Le 1% logement devait fournir 400 logements par mois. Nous en sommes à une centaine. Il en manque 300 ! Le mécanisme d'attribution du 1 % au Dalo ne fonctionne donc pas complètement. Il y a là un fossé considérable ! Redonnons une impulsion, afin que les services préfectoraux fonctionnent mieux ! Les bailleurs devraient savoir qui sont les bénéficiaires du Dalo et les préfets quels sont les logements disponibles.

Autre raison des dysfonctionnements actuels : le montant des loyers, de 5 à 7 euros par mètre carré et par mois en logement social. Une bonne partie des éligibles au Dalo ne peut payer un loyer mensuel de 5 euros par mètre carré. Je siège dans la commission de médiation du département du Nord. Sur 130 dossiers examinés toutes les trois semaines, nous en retenons une cinquantaine de prioritaires. Nous savons qu'une dizaine d'entre eux ne pourront payer leur loyer. C'est un échec programmé. Certains bailleurs refusent de les prendre en raison de l'insuffisance de leurs moyens financiers.

On ne peut plus augmenter les aides d'État, l'APL, il n'y a plus d'argent public, je sais que cela se discute, mais la contrainte financière est là. La solution consiste à demander aux organismes HLM de moduler les loyers, au-delà de la limite actuelle de 7 euros, pour se rapprocher du marché. Celui-ci se situe à 20 euros. Il ne s'agit pas d'aller jusque là, mais de monter jusqu'à 8, 10 ou 11 euros, en fonction, bien sûr, des ressources réelles des locataires, afin, par les moyens complémentaires ainsi obtenus, d'offrir aux plus pauvres un loyer de 3 euros, qu'ils pourront payer, contrairement aux loyers actuels de 5 euros. Le groupe Logement français qui est l'un des plus gros bailleurs sociaux d'Île-de-France, procède de la sorte, par des remises sur quittance. La mesure ne peut pas toucher beaucoup de monde mais il serait d'accord pour ce déplafonnement des loyers HLM, afin de dégager les ressources nécessaires au Dalo. Cela ne coûterait pas un euro à l'État. Nous comptons sur vous, messieurs les sénateurs, pour soutenir une telle initiative législative.

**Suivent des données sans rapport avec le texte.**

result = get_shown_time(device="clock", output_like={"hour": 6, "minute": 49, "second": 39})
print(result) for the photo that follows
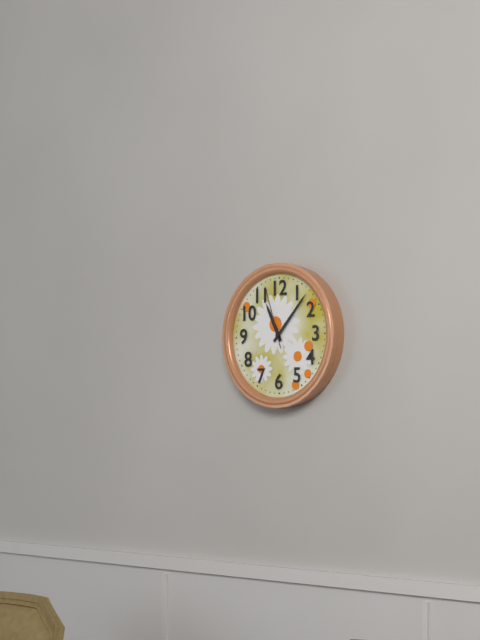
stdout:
{"hour": 11, "minute": 7, "second": 57}
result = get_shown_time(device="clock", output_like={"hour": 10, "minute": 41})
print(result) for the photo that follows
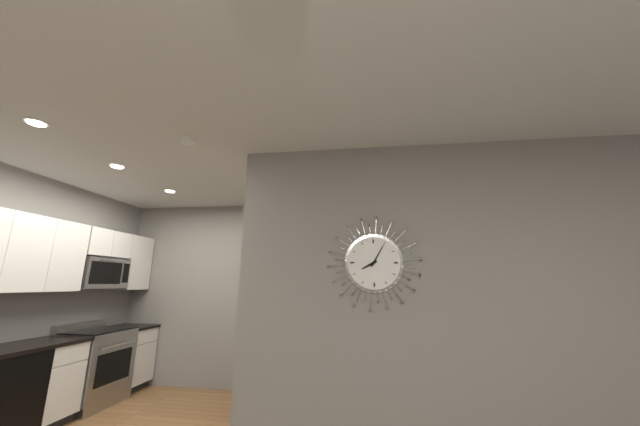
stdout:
{"hour": 8, "minute": 5}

Un tiers des propositions de baux sont refusées par les candidats locataires, parce qu'ils craignent de ne pouvoir payer. Ce sont les bailleurs qui le disent.

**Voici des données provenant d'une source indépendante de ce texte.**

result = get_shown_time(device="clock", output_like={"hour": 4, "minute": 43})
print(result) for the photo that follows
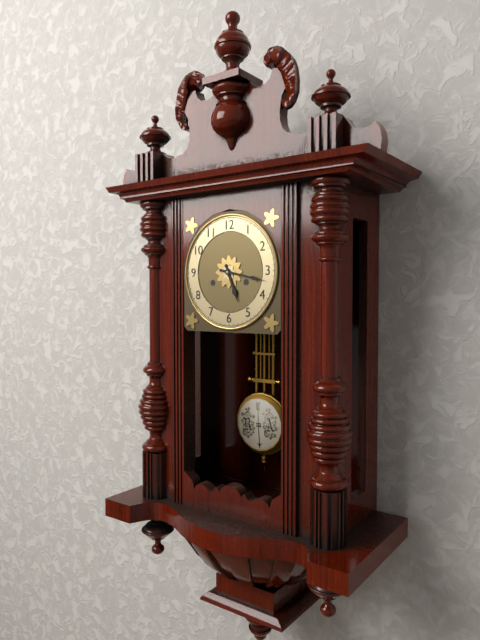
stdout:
{"hour": 5, "minute": 17}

Troisième difficulté : l'insuffisance de logements, surtout dans les régions où les loyers et les prix des logements atteignent des sommets, comme l'Île-de-France, l'arc méditerranéen et la zone frontalière avec la Suisse. Il existe une relation évidente entre les tensions du marché foncier et les difficultés d'application du Dalo. Il faut donc construire. Il faut aller vers une densification immobilière. Les logements HLM modernes sont désormais très beaux. Construire permet de rassembler plus de monde sur un territoire donné.

Nous demandons également une réforme foncière qui permette de récupérer une partie des gains immobiliers réalisés par les collectivités locales sur les terrains vendus afin de constituer des réserves foncières.